I could have sworn I'd written and posted this somewhere before, but various searches are turning up no sign of it, so I'll post it here.
There were lots of fallen leaves on the ground today, which reminded me (somewhat roundaboutly) of two incidents. Both of these are true stories.
Way back in March of 1998, I was driving along on the freeway when I encountered a tricky and unexpected situation. I don't remember what it was at this point, but I think it involved needing to get out of someone's way and having only a narrow gap in traffic to work with. But I navigated through it with grace and ease. I was so pleased with myself that I started singing a song that I learned from a Short Sisters tape; it includes the line "To see when Way opens / takes a little gracefulness."

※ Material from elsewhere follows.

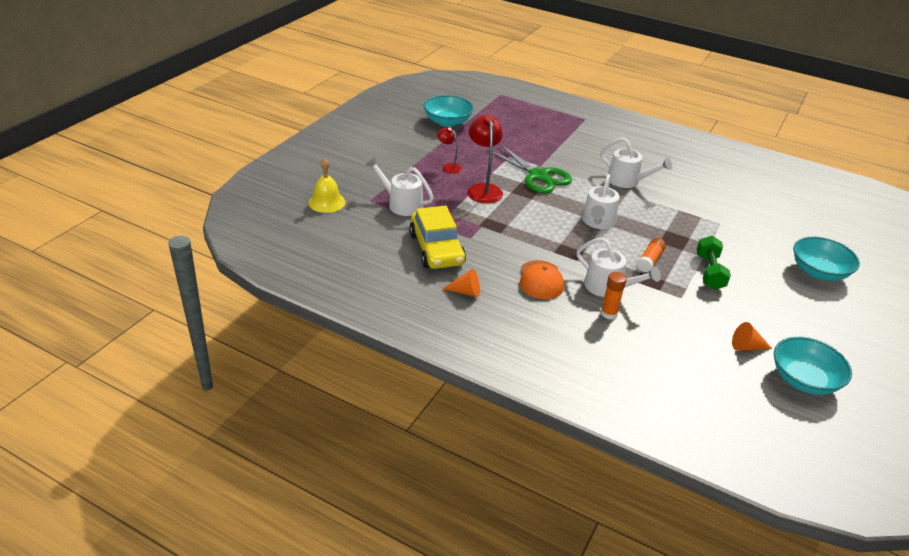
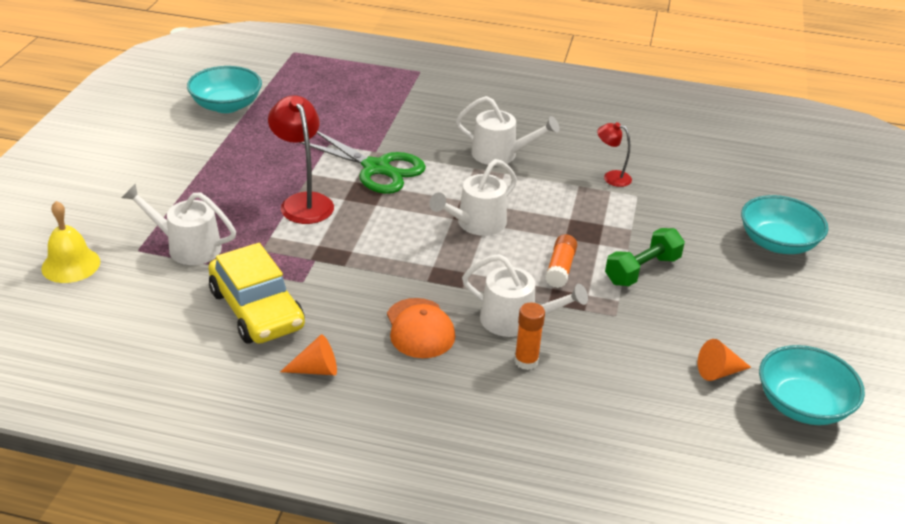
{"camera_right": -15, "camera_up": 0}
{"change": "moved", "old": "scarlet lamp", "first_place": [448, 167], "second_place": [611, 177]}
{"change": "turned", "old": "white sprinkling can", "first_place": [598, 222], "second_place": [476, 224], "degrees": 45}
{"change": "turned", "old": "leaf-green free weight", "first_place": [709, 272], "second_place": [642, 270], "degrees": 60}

I finished singing that line.
And then I looked up . . .
. . . and realized that I had missed my exit.
I decided ruefully that I really ought to change those words to ". . . takes a little mindfulness."
Some years back, I disremember when exactly but the season was autumn, I attended a writing workshop meeting at Susan L's place in Menlo Park. I went into the house, and as we were sitting around chatting and waiting for the rest of the workshoppers to arrive, I wistfully thought to myself that it was too bad I wasn't out East around about then, because one of the few things I really miss about the east coast, other than friends, is the leaves turning brilliant red and other nifty colors.
Then Mary Anne arrived. She came in looking cheerful and happy, and she handed me a huge gorgeous red leaf.
I gaped at it.
Finally, I sputtered something like, "Where did you get this?"
She said, "Oh, they're all over the sidewalk outside, right in front of the house."
And at the end of the workshop, when I left the house, sure enough, there were big bright red leaves all over the sidewalk. I had been so busy pining for the red leaves out East that I had totally failed to notice the ones that were right there in front of me.
It was practically a parable.
I'll close my sermon for today with a quote from Jon Carroll from some years ago:
"Experience is useless without memory and mindfulness."